Koronavirüs salgını nedeniyle Mart ayında Bankacılık Düzenleme ve Denetleme Kurulu (BDDK) tarafından yapılan değişiklikle bankaların tahsil edemedikleri kredi alacakları hakkında yasal takibe intikal ettirip işlem başlatmaları için uygulanan 90 günlük sürenin 180 güne çıkarıldığını anımsatan Kiraz, “Batık ya da geri ödenemeyen krediler için uzatılan bu 180 günlük süre Ağustos ayında doluyor. Mevcut ekonomik tabloya bakarak, Eylül ayından itibaren bankaların halen beklettikleri ve yasal takibe intikal ettirmek durumunda kalacakları kredi alacaklarının büyük artış göstereceğini, öngörebilirim.
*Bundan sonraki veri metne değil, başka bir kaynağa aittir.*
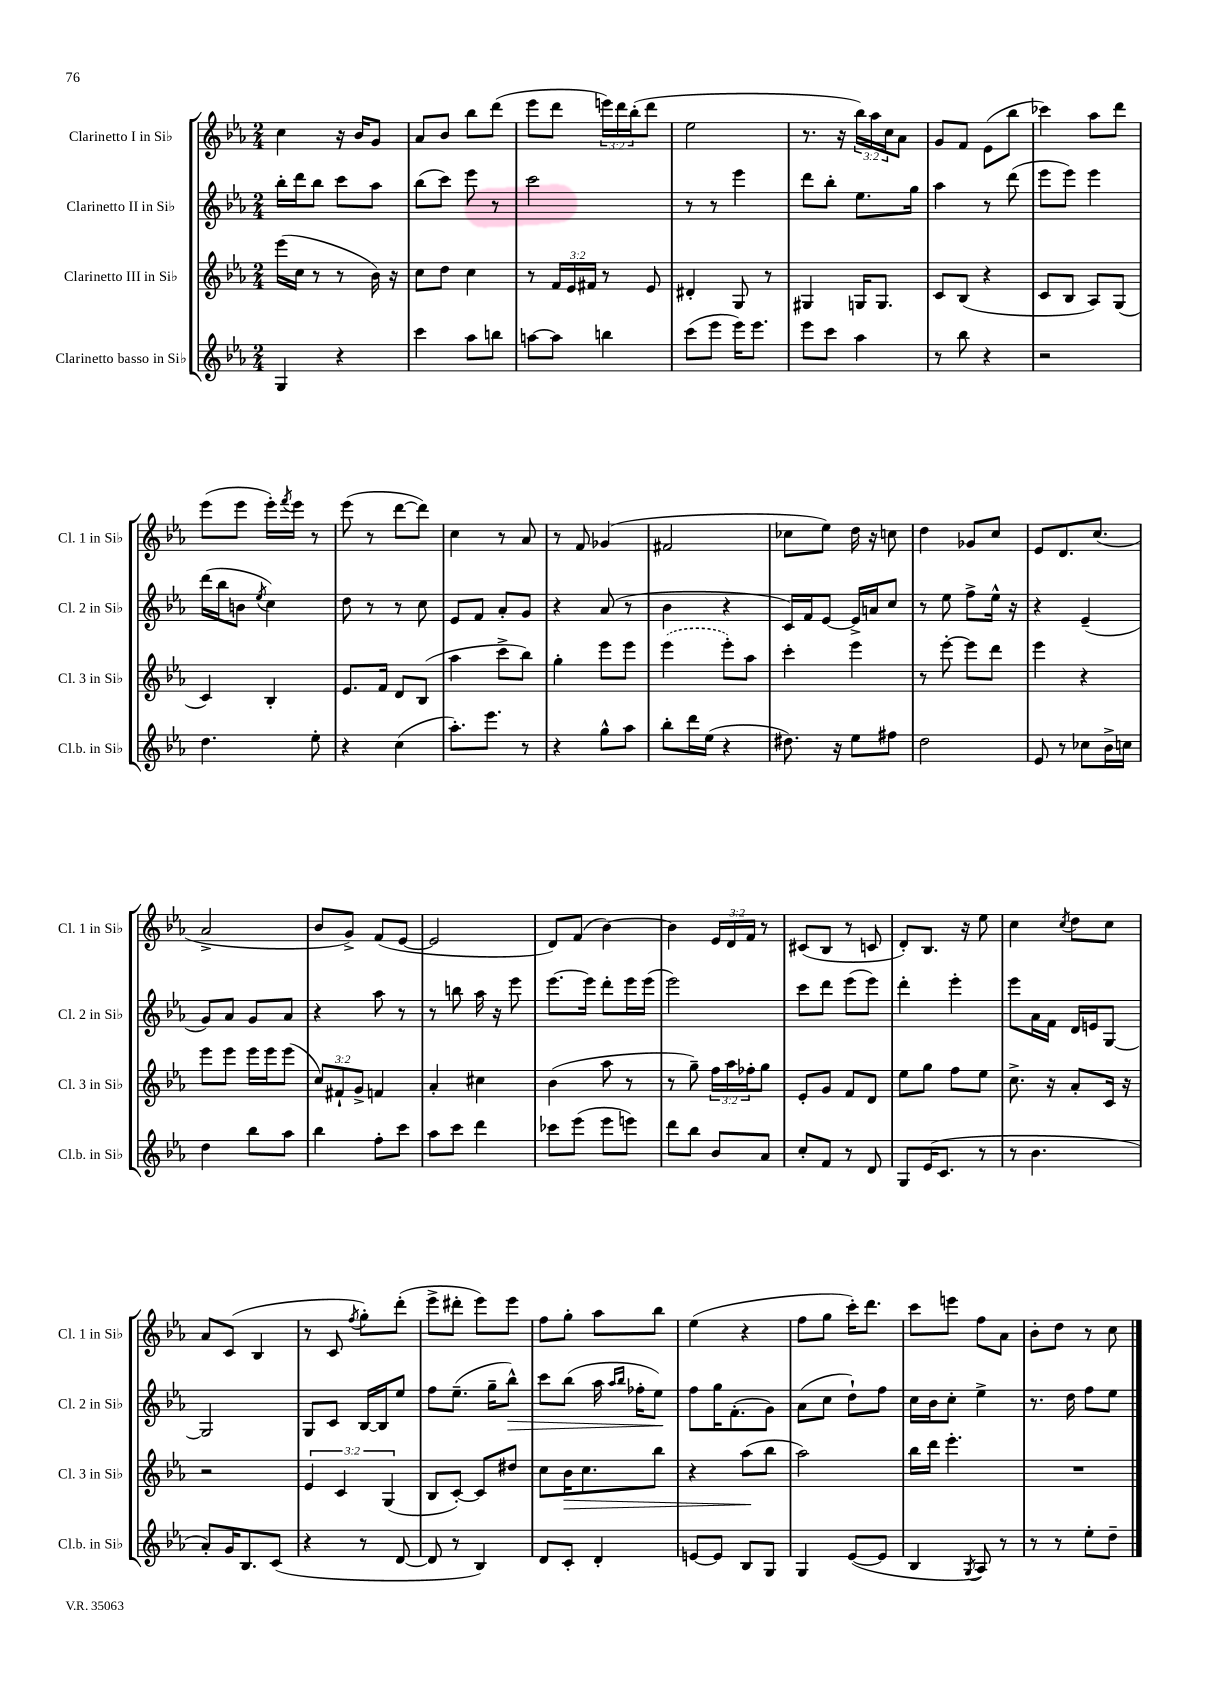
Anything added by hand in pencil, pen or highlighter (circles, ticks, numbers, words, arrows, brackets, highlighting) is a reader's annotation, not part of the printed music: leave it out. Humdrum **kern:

**kern	**kern	**kern	**kern
*staff4	*staff3	*staff2	*staff1
*clefG2	*clefG2	*clefG2	*clefG2
*k[b-e-a-]	*k[b-e-a-]	*k[b-e-a-]	*k[b-e-a-]
*M2/4	*M2/4	*M2/4	*M2/4
4G	(16eee-	16bb-'	4cc
.	16cc	16ddd	.
.	8r	8bb-	.
4r	8r	8ccc	16r
.	.	.	16b-
.	16b-)	8aa-	8g
.	16r	.	.
=	=	=	=
4ccc	8cc	(8bb-	8a-
.	8dd	8ccc)	8b-
8aa-	4cc	8eee-	8bb-
8bb	.	8r	(8ddd
=	=	=	=
[8aa	8r	2ccc	8eee-
8aa]	24f	.	8ddd
.	24e-	.	.
.	24f#	.	.
4bb	8r	.	24eee)
.	.	.	24ddd
.	.	.	(24bb-'
.	8e-	.	8ddd
=	=	=	=
(8ccc	4d#'	8r	2ee-
8eee-	.	8r	.
16eee-)	8G	4eee-	.
8.eee-	.	.	.
.	8r	.	.
=	=	=	=
8eee-	4G#	8ddd	8.r
8ccc	.	8bb-'	.
.	.	.	16r
4aa-	16G	8.ee-	24bb-)
.	.	.	24aa-
.	8.G	.	.
.	.	.	24cc
.	.	.	8a-
.	.	16gg	.
=	=	=	=
8r	8c	4aa-	8g
8bb-	(8B-	.	8f
4r	4r	8r	(8e-
.	.	(8ddd	8bb-
=	=	=	=
2r	8c	8eee-	4ccc-)
.	8B-	8eee-)	.
.	8A-)	4eee-	8aa-
.	(8G	.	8ddd
=	=	=	=
4.dd	4c)	(16ddd	(8eee-
.	.	16bb-	.
.	.	8b	8eee-
.	.	8qee-	.
.	4B-'	4cc)	16eee-')
.	.	.	8qfff
.	.	.	16eee-
8ee-'	.	.	8r
=	=	=	=
4r	8.e-	8dd	(8eee-
.	.	8r	8r
.	16f	.	.
(4cc	8d	8r	[8ddd
.	(8B-	8cc	8ddd])
=	=	=	=
8.aa-')	4aa-	8e-	4cc
.	.	8f	.
8.eee-	.	.	.
.	8ccc^	8a-'	8r
8r	8bb-)	8g	8a-
=	=	=	=
4r	4gg'	4r	8r
.	.	.	8f
8gg^^	8eee-	(8a-	(4g-
8aa-	8eee-	8r	.
=	=	=	=
8bb-'	(4eee-	4b-	2f#
16ddd	.	.	.
(16ee-	.	.	.
4r	8eee-')	4r	.
.	8aa-	.	.
=	=	=	=
8.dd#)	4ccc'	16c)	8cc-
.	.	16f	.
.	.	[8e-	8ee-)
16r	.	.	.
8ee-	4eee-	16e-^]	16dd
.	.	16a	16r
8ff#	.	8cc	8cc
=	=	=	=
2dd	8r	8r	4dd
.	[8eee-'	8ee-	.
.	8eee-]	8ff^	8g-
.	8ddd	16ee-^^	8cc
.	.	16r	.
=	=	=	=
8e-	4eee-	4r	8e-
8r	.	.	8.d
8cc-	4r	(4e-~	.
.	.	.	(8.cc
16b-^	.	.	.
16cc	.	.	.
=	=	=	=
4dd	8eee-	8g)	2a-^
.	8eee-	8a-	.
8bb-	16eee-	8g	.
.	16eee-	.	.
8aa-	(8eee-	8a-	.
=	=	=	=
4bb-	12cc)	4r	8b-
.	12f#`	.	.
.	.	.	8g^)
.	12g^	.	.
8ff'	4f	8aa-	(8f
8ccc	.	8r	[8e-
=	=	=	=
8aa-	4a-'	8r	2e-]
8ccc	.	8bb	.
4ddd	4cc#	16aa-	.
.	.	16r	.
.	.	8eee-	.
=	=	=	=
8ccc-	(4b-	[8.eee-	8d)
(8eee-	.	.	(8f
.	.	16eee-]	.
8eee-	8aa-	8ddd'	[4b-)
8eee)	8r	16eee-	.
.	.	(16eee-	.
=	=	=	=
8ddd	8r	2eee-)	4b-]
8bb-	8gg~)	.	.
8b-	24ff	.	24e-
.	24aa-	.	24d
.	24ff-'	.	24f
8a-	8gg	.	8r
=	=	=	=
8cc'	8e-'	8ccc	(8c#
8f	8g	8ddd	8B-
8r	8f	(8eee-	8r
8d	8d	8eee-)	8c
=	=	=	=
8G	8ee-	4ddd'	8d')
(16e-	8gg	.	8.B-
8.c	.	.	.
.	8ff	4eee-'	.
.	.	.	16r
8r	8ee-	.	8ee-
=	=	=	=
8r	8.cc^	8eee-	4cc
4.b-	.	16a-	.
.	16r	16f	.
.	.	.	8qcc
.	8a-'	16d	8dd
.	.	16e	.
.	16c	[8G	8cc
.	16r	.	.
=	=	=	=
8a-')	2r	2G]	8a-
16g	.	.	(8c
8.B-	.	.	.
.	.	.	4B-
(8c	.	.	.
=	=	=	=
4r	6e-	8G	8r
.	.	8c	8c
.	6c	.	.
.	.	.	8qff
8r	.	[16B-	8gg')
.	.	16B-]	.
.	(6G	.	.
[8d	.	8ee-	(8ddd'
=	=	=	=
8d]	8B-	8ff	8eee-^
8r	[8c')	(8.ee-~	8ddd#'
4B-)	8c]	.	8eee-)
.	.	16gg~	.
.	8dd#	8bb-^^)	8eee-
=	=	=	=
8d	8cc	8ccc	8ff
8c'	16b-	(8bb-	8gg'
.	8.cc	.	.
4d'	.	16aa-	8aa-
.	.	16qqaa-	.
.	.	16qqbb-	.
.	.	16ff-'	.
.	8bb-	8ee-)	8bb-
=	=	=	=
[8e	4r	8ff	(4ee-
8e]	.	16gg	.
.	.	(8.f'	.
8B-	(8aa-	.	4r
8G	8bb-	8g)	.
=	=	=	=
4G	2aa-)	(8a-	8ff
.	.	8cc	8gg
([8e-	.	8dd`)	16ccc')
.	.	.	8.ddd
8e-]	.	8ff	.
=	=	=	=
4B-	16bb-	16cc	8ccc
.	16ddd	16b-	.
.	4.eee-'	8cc'	8eee
8qG	.	.	.
8A-)	.	4ee-^	8ff
8r	.	.	8a-
=	=	=	=
8r	2r	8.r	8b-'
8r	.	.	8dd
.	.	16dd	.
8ee-'	.	8ff	8r
8dd~	.	8ee-	8cc
==	==	==	==
*-	*-	*-	*-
İktidarın sürekli şekilde tebliğ değişiklikleri, yönetmelik ve kararname değişiklikleri ile bankaları daha çok kredi vermeye zorlayan tutumunun yanı sıra şimdi kredi alacaklarını yapılandırma ve milli şuurla hareket etme söylemine yönelmesi uzun süredir üstü örtülmeye çalışılan batık kredi krizinin yaklaştığının işaretleridir.
Gerek BDDK’nın tahsil edilemeyen kredilerin kanuni takibe intikal süresini 180 güne uzatan kararı gerekse Cumhurbaşkanının icra ve haciz davalarının 3 ay ertelenmesi kararları hep sorunları erteleyerek günü kurtarma yaklaşımının ve kalıcı çözüm üretememenin sonucudur” ifadelerine yer verdi.
İcra-Haciz davalarının erteleme süresi Haziran ayında dolduğuna dikkat çeken Kiraz, şunları kaydetti: “Erteleme öncesinde icra daireleri ve mahkemelerindeki dava dosyası sayısı 21 milyondu. Erteleme süresi dolup davalar görülmeye başlandığı andan itibaren bu sayının 27 milyona ulaştığı medyaya da yansırken, kanımca 180 günlük kanuni takibe intikal süresinin dolmasından itibaren de Eylül ayında icra-haciz davalarının sayısı bankaların tahsil edilemeyen kredilerden ötürü açacağı davalarla 30 milyon ve üzerine çıkacaktır. Kanuni ehliyeti olmayan 19,5 milyonluk 0-18 yaş nüfusunu düştükten sonra bu tablo, kalan nüfusun her iki kişisinden birisinin icra-haciz davalarıyla mahkemelik olduğunu göstermektedir. Bu süreç ekonominin kilitlenmesine, banka sisteminin batık kredi artışıyla sıkıntılı bir duruma sürüklenmesine ve giderek bir banka krizinin patlak vermesine doğru zemin hazırlamaktadır. Kaldı ki ülkemizde faaliyet gösteren toplam 48 bankanın 25’i tamamıyla yabancı sermayelidir. 3 kamu bankası ile 2 özel banka dışındaki diğer özel sermayeli bankaların da hemen tamamında yabancı ortak, sermayedar ya da hissedar olduğu göz önünde bulundurulduğunda Hazine ve Maliye Bakanının bankalara “milli şuur ile hareket etmeleri” çağrısı anlamsız kalmaktadır.”